BEGIN
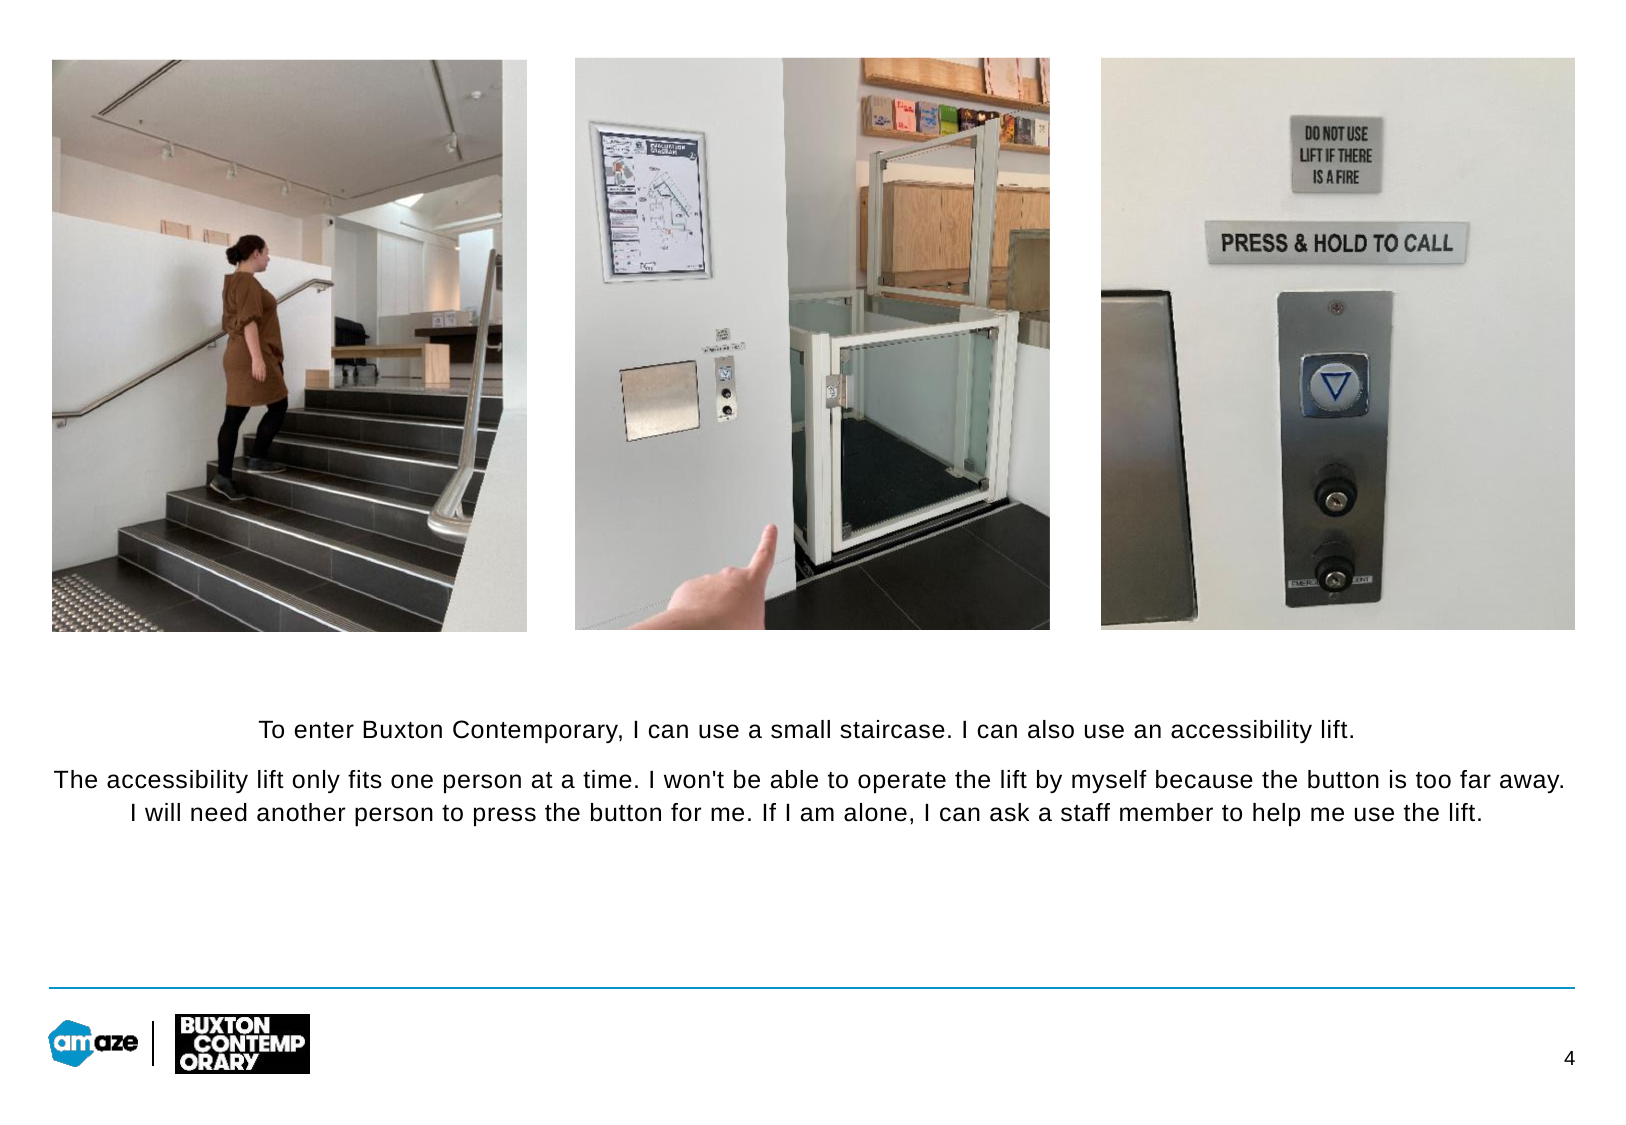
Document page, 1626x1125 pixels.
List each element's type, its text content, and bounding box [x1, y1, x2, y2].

picture [32, 1004, 147, 1083]
picture [2, 58, 1624, 632]
picture [175, 1014, 310, 1074]
list To enter Buxton Contemporary, I can use a small staircase. I can also use an accessibility lift. The accessibility lift only fits one person at a time. I won't be able to operate the lift by myself because the button is too far away. I will need another person to press the button for me. If I am alone, I can ask a staff member to help me use the lift. [49, 710, 1576, 880]
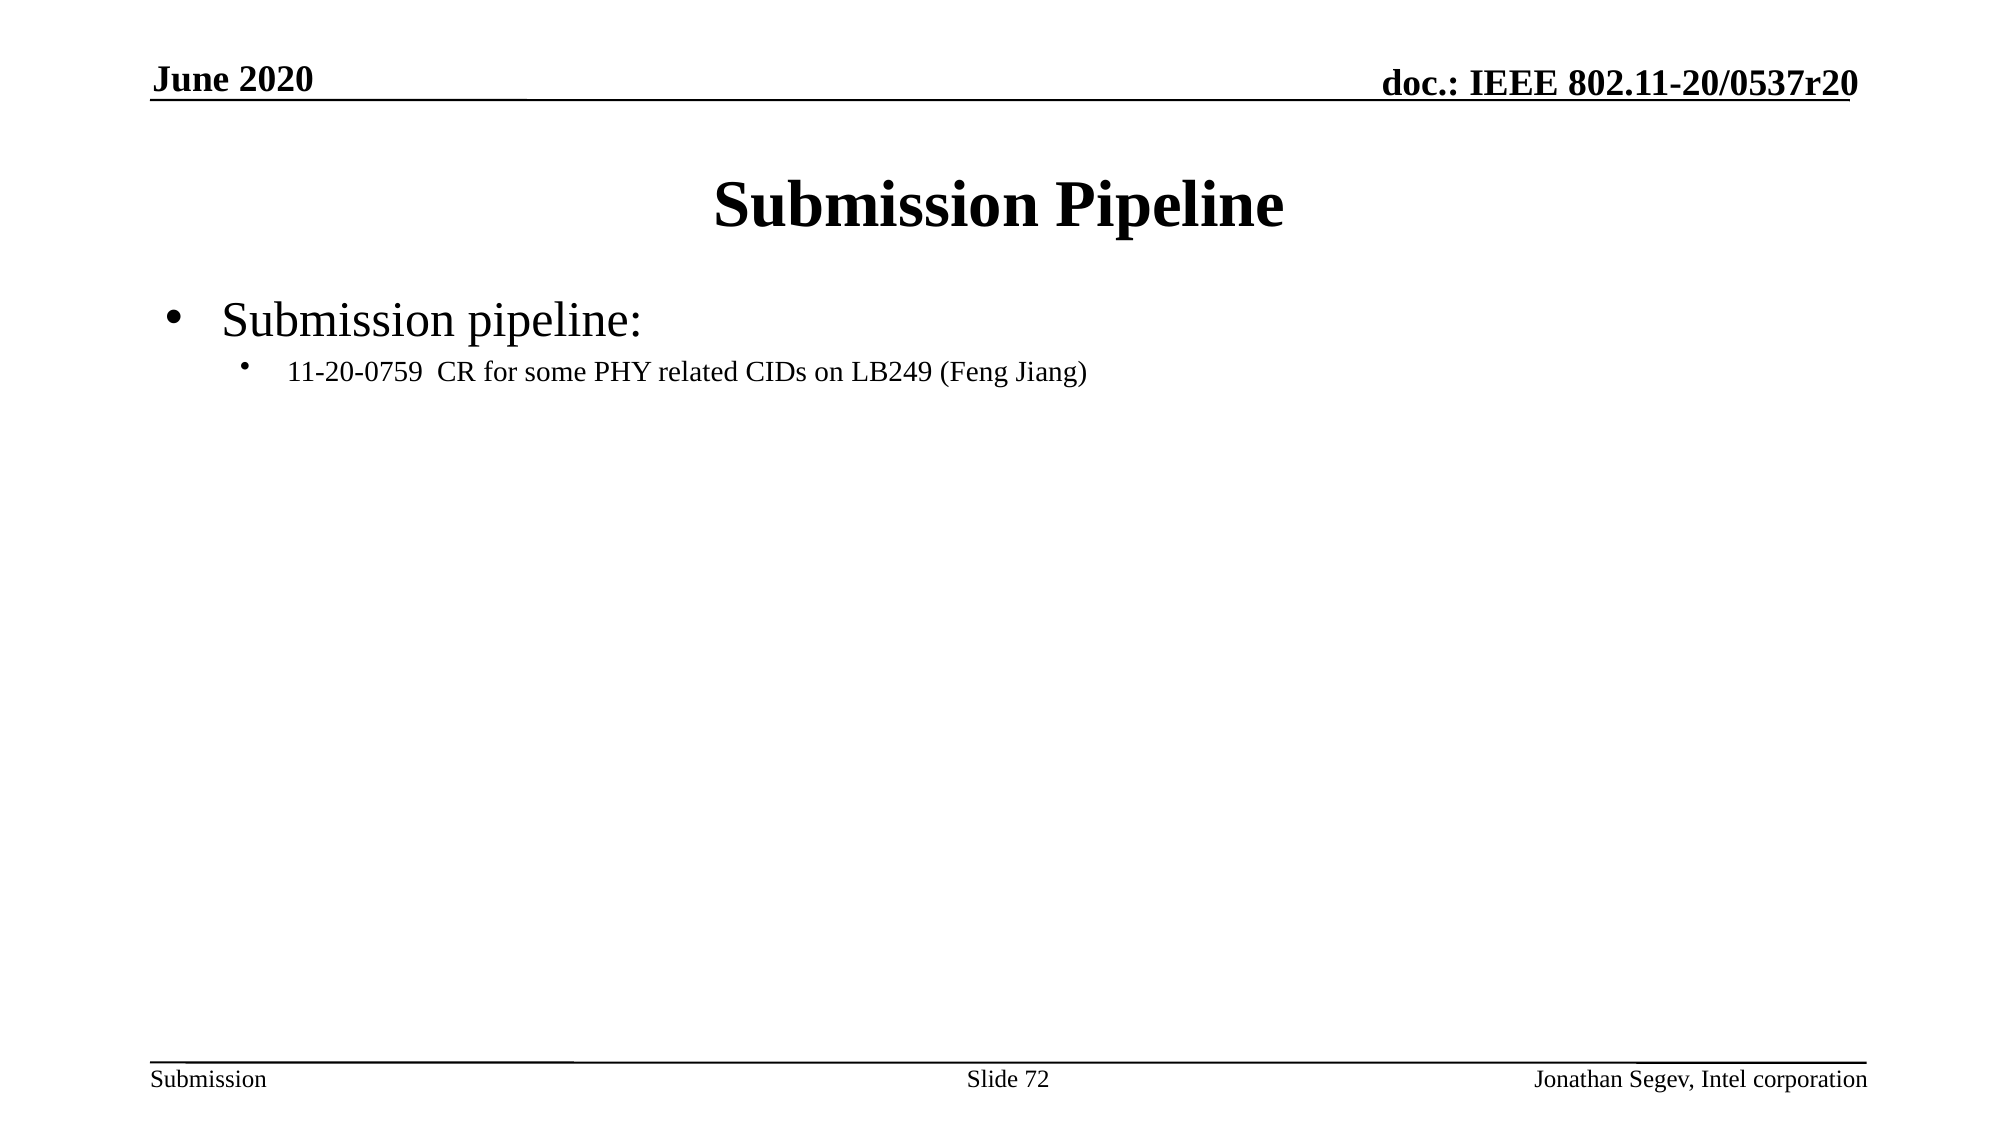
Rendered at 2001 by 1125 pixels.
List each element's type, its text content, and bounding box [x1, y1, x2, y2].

slide_number Slide 72 [950, 1061, 1067, 1123]
list Submission pipeline: 11-20-0759 CR for some PHY related CIDs on LB249 (Feng Jiang) [149, 278, 1850, 670]
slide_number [152, 54, 563, 100]
title Submission Pipeline [149, 112, 1850, 278]
footer Jonathan Segev, Intel corporation [1171, 1061, 1869, 1093]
END
Using the listing above, list every line in which the string "pixels" occurs.

Document page, 1626x1125 pixels.
Rendered at 2001 by 1125 pixels.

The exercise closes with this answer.